Attaching shells -t and Interactive containers -i

Example to run an ubuntu container and run bash interactively, by attaching a terminal to the container. This will login to Ubuntu and start bash.

An alternative option is to use alpine linux, which is a much smaller download.

docker run -t -i ubuntu /bin/bash
docker run -ti alpine /bin/bash

Running a detached container

  • use the -d flag
docker container ls -al
docker run -d ubuntu

Build process of a docker image

  • docker commit : used to commit changes to a new image layer. This is a manual process. Commit has little place in the real world. Dockerfile is superior.
  • Dockerfile : blue print or recipe for creating a docker image. Each actionable step becomes a separate layer.

Docker image : result of stacking up individual layers. Only the parts or layers that have changed are downloaded for a newer version of a specific image.
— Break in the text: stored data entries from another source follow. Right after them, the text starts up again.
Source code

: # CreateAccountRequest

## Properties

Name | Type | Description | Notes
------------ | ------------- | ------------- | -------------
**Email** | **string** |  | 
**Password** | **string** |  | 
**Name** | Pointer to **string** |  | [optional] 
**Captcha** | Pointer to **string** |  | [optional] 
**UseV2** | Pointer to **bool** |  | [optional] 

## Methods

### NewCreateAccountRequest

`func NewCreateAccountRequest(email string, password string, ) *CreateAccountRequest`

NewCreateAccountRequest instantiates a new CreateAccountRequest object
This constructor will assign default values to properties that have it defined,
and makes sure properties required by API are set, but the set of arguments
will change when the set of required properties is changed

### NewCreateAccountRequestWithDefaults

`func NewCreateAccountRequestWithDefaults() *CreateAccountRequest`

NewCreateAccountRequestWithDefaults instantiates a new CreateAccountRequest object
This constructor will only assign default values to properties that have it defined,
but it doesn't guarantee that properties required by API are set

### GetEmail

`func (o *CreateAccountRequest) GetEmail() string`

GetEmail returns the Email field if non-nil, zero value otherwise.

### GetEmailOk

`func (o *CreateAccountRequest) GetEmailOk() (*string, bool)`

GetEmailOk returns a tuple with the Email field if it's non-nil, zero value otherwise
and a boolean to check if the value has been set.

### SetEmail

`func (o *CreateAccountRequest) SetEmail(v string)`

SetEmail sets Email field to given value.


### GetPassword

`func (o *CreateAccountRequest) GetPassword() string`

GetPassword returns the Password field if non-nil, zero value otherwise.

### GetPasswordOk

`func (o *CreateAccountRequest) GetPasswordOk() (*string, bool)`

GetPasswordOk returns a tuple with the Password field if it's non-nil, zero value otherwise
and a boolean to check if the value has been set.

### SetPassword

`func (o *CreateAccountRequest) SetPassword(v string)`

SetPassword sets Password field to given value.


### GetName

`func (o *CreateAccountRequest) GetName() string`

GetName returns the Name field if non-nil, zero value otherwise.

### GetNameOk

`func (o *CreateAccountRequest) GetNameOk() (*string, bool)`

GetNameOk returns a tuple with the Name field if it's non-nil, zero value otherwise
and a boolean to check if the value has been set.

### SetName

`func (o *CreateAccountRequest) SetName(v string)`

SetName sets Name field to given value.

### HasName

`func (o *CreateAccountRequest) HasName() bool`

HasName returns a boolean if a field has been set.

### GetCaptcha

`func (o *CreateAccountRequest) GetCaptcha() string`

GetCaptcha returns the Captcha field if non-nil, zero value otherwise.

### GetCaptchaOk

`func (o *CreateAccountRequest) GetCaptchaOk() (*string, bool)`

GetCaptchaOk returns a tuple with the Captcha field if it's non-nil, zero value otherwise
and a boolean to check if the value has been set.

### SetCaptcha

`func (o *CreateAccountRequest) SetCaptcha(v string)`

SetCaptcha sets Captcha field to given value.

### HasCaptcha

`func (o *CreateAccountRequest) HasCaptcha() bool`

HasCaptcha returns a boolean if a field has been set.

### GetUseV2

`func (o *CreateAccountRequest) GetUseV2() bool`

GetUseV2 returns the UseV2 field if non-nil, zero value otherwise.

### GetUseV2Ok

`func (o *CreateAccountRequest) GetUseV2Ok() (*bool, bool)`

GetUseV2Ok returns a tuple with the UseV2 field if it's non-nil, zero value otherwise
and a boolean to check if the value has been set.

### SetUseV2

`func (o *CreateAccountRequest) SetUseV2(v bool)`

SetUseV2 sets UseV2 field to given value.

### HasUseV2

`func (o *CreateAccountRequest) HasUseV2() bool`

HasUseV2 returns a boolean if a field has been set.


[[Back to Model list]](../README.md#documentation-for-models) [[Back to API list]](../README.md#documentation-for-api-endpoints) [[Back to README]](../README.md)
Scratch image: docker image with no base operating system

Working with dockerfiles

  • sample or reference docker files can be saved as “dockerfile.finished” or with some other useful extension.
  • Dockerfiles are read top to bottom.
  • the first non-comment instruction should be FROM
    • FROM allows you import a docker image.
  • RUN : basically executes the specified commands
  • WORKDIR : setting the desired working directory. This can be set or used multiple times in the same docker file.